YOUR GOAL: Your answer must be an exact copy of the records, minus any pictures.

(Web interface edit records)
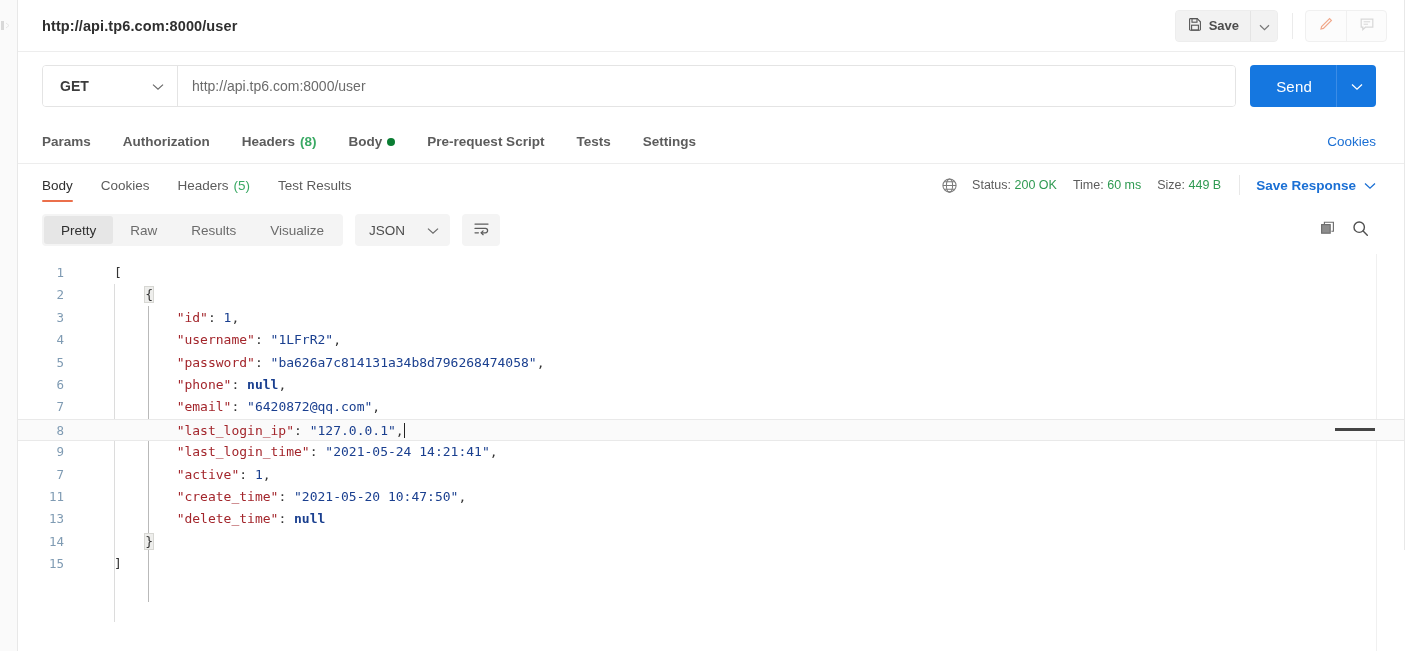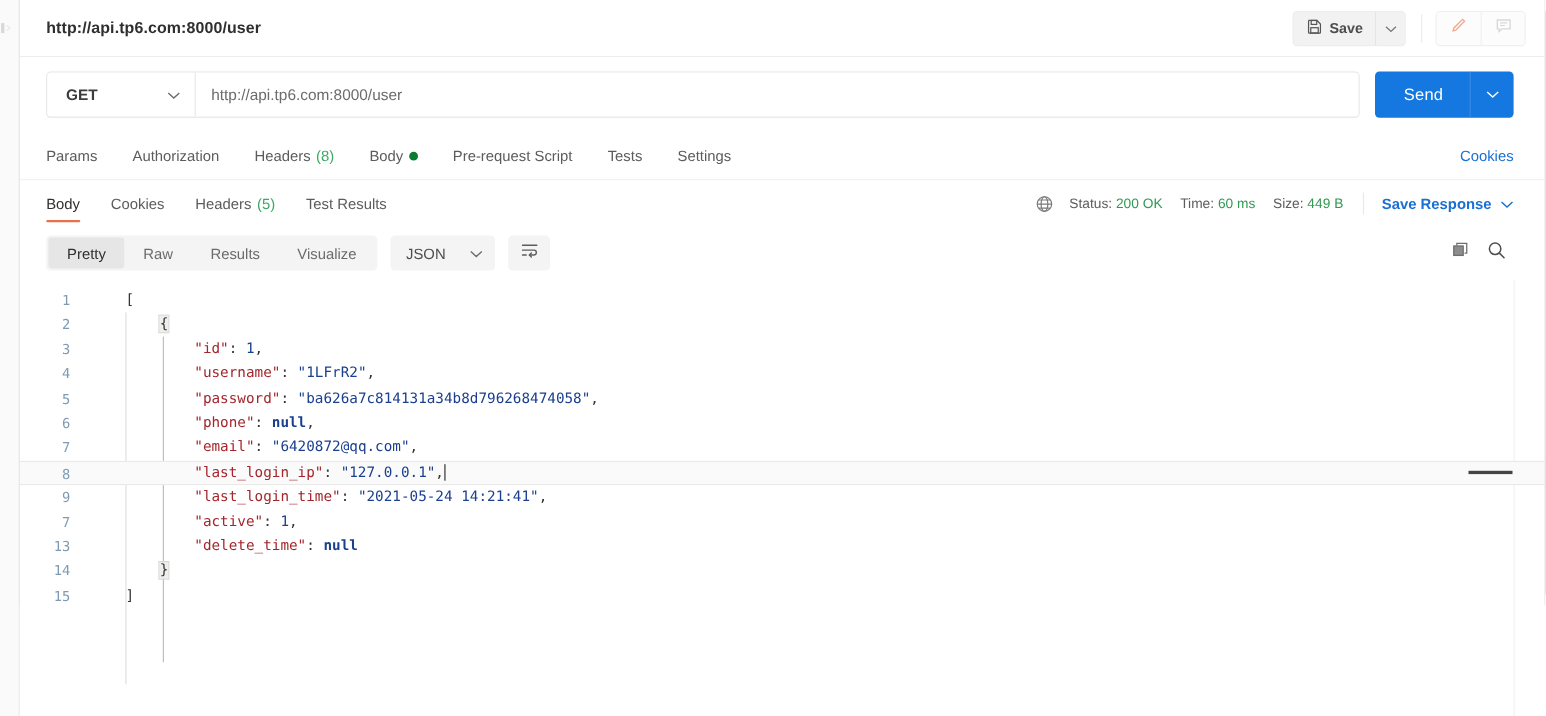--- a/index.html
+++ b/index.html
@@ -198,6 +198,7 @@
     align-items: baseline;
     gap: 5px;
     white-space: nowrap;
+    font-weight: bold;
   }
   .req-tab .count { color: #3aa964; }
   .dot-green {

RESULT FOR THIS TASK:
--- a/index.html
+++ b/index.html
@@ -198,6 +198,7 @@
     align-items: baseline;
     gap: 5px;
     white-space: nowrap;
+    font-weight: bold;
   }
   .req-tab .count { color: #3aa964; }
   .dot-green {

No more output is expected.